| BRANO SCELTO |
+-------+

THE HATEFUL EIGHT ****1/2
(USA 2015)
di Quentin TARANTINO
con Samuel L. JACKSON, Kurt RUSSELL, Tim ROTH, Jennifer Jason LEIGH, Channing TATUM, Bruce DERN
Durata: 2h e 47 minuti (versione 70mm → 3h e 3 minuti)
Distribuzione: 01 Distribution
Uscita: 4 Febbraio 2016
Eccoci qua. L'ottavo film di Quentin Tarantino è finalmente arrivato in Italia. Purtroppo la versione estesa (16 minuti più lunga) è visibile solo a Roma, Milano e Bologna. Questo la dice lunga sulla modernità del nostro Paese. Nelle scene estese c'è una strepitosa “anteprima” musicale di Ennio Morricone (candidato all'Oscar per la colonna sonora) che precede il film vero e proprio, e un altro interludio musicale, oltre ad alcune riprese aggiuntive di paesaggi in 70mm – ultra Panavision. Le anteprime a Cinecittà hanno ottenuto in soli 3 giorni di programmazione e in tre cinema un incasso di 107.828 euro. Mica poco. Tale formato consente all'autore di poter allargare la prospettiva, assicurare allo spettatore l'idea di esteso. Cosa che in un western si deve fare per dare l'idea del territorio di frontiera. Tarantino pretende che la visione sia una cosa condivisa. Per questo motivo lo apprezzo sempre di più. L'antico rito cinematografico (120 anni di storia senza sentirli) non avrebbe senso senza la vera e viscerale condivisione tra la gente. Tarantino è uno degli ultimi esponenti della bontà della pellicola ed è l'artefice della rinascita della Kodak. Insieme a lui ci sono Nolan, Paul Thomas Anderson, Scorsese e altri che la prediligono di gran lunga al digitale per motivi prettamente pittorici. La “tavolozza” dei colori nella pellicola è largamente migliore, qualitativamente parlando. “The Hateful Eight” è il secondo western del regista di origini italiane dopo “Django Unchained” e l'ottavo film della sua carriera. Il numero 8 serpeggia non solo come numero di opere fatte (stile Fellini), ma anche perchè i personaggi principali sono appunto otto (come suggerisce il titolo). L'inizio sembra presagire un'Apocalisse.

+-------+

| COSA PRODURRE |
Trascrivi dalla recensione di The Hateful Eight il tratto che va da "THE HATEFUL EIGHT ****1/2" fino a "e 3 minuti)", estremi inclusi.

| RECORD FORNITI |
+-------+

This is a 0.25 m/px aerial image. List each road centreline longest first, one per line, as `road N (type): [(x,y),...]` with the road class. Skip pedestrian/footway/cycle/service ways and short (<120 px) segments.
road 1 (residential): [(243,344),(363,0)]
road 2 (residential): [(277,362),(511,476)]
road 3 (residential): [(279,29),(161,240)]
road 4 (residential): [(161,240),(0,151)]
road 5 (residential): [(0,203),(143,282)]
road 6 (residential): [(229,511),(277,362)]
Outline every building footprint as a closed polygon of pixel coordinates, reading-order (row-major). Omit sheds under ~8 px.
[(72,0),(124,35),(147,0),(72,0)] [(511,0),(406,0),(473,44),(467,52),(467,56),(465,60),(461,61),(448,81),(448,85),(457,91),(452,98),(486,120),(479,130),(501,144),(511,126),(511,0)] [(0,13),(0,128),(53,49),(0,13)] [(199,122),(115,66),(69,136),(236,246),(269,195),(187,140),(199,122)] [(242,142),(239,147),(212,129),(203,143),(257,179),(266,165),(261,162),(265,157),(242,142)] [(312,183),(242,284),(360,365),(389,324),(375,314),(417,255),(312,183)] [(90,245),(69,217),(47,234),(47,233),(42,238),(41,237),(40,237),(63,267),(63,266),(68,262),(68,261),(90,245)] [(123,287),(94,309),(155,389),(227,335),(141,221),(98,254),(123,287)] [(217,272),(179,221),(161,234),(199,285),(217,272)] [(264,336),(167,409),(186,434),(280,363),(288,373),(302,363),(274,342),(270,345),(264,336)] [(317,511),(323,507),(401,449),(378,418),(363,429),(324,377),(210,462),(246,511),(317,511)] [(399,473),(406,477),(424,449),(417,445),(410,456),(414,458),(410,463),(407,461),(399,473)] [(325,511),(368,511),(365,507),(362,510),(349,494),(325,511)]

+-------+

| RISULTATO ATTESO |
THE HATEFUL EIGHT ****1/2
(USA 2015)
di Quentin TARANTINO
con Samuel L. JACKSON, Kurt RUSSELL, Tim ROTH, Jennifer Jason LEIGH, Channing TATUM, Bruce DERN
Durata: 2h e 47 minuti (versione 70mm → 3h e 3 minuti)